Faith Great and Small (Matthew 8: 5 – 13)Posted: June 24, 2018
The account of the healing of the centurion’s servant as recording in St. Matthew’s gospel (Mt 8: 5 – 13) is a demonstration of great faith by the gentile Roman. The exchange between Jesus and the centurion occurred as Jesus was entering Capernaum: “A centurion approached him urging him to heal his servant saying, ‘Lord, my servant has been placed in my house paralyzed and is suffering greatly’” (MT 8: 6). Jesus agrees to come to heal the servant. However, the centurion objects and gives his famous response: “Lord, I am not worthy that you should come under the roof of my house, but only say the word and my servant will be healed” (MT 8: 8). Our Lord marveled at this and gives his commentary: “Truly, truly I say to you in no one in Israel have I found such faith!” (Mt 8: 10).
In this gospel passage we have an account of a great demonstration of faith manifested before Christ, his disciples, and the crowd that followed along that day. Such great demonstrations of faith are rare. In fact, Jesus also marveled at lack of faith (Mk 6: 6). Therefore, we dare not have fantasies that we will be able to make such a great demonstration of our personal faith, and have such an outcome as did the centurion. Such an opportunity may come our way, but would we able to respond in a way that would please our Lord? Honestly, we may fail.

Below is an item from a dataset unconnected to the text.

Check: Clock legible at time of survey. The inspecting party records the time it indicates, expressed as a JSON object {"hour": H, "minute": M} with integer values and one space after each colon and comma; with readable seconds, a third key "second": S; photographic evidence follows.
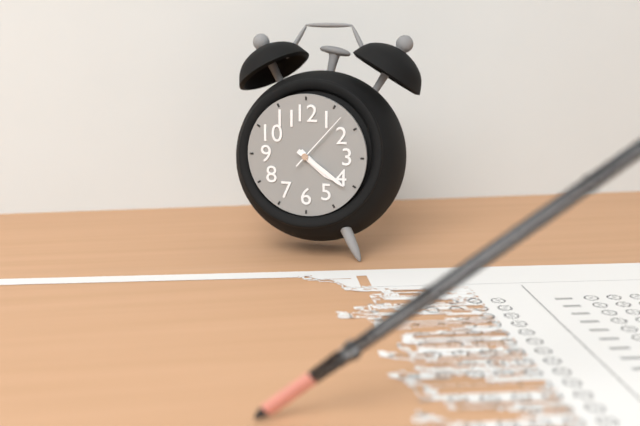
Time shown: {"hour": 4, "minute": 21, "second": 7}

However, we are given lesser chances to demonstrate our faith every day. These exercises of faith are quiet and private. They will likely be witnessed only by God as we move through our lives — mundane as they may be. So, we should see such small opportunities as great opportunities to grow our personal faith in Christ. For example, a novice to weight lifting cannot expect to bench press 200 pounds on day one. This would be both foolish and dangerous. Rather, lesser weights are engaged along with some proper assistance and even coaching. This method will increase strength and stamina, and the goal obtained.
Daily exercises of faith are everywhere — we just need to open our eyes and our hearts to the opportunities before us. With every encounter, every situation we have the choice of consent or denial. If we consent to the situation/encounter before us we enter into it. With our consent we are transformed. With our consent we enter more fully into the life of Christ. With our consent our faith grows. By our consent we are in a relationship with the circumstance and those who are in it with us. With this entrance we exert faith as we are in Christ. If we deny the opportunity we atrophy and faith remains weak.
What is our mindset to be? What spiritual tools do we have to guide us? St. Paul offers this:
Rejoice always. Pray constantly. Give thanks in, with, and for all things for this is the will of God for you in Christ Jesus (1 Thes 5: 16 – 18).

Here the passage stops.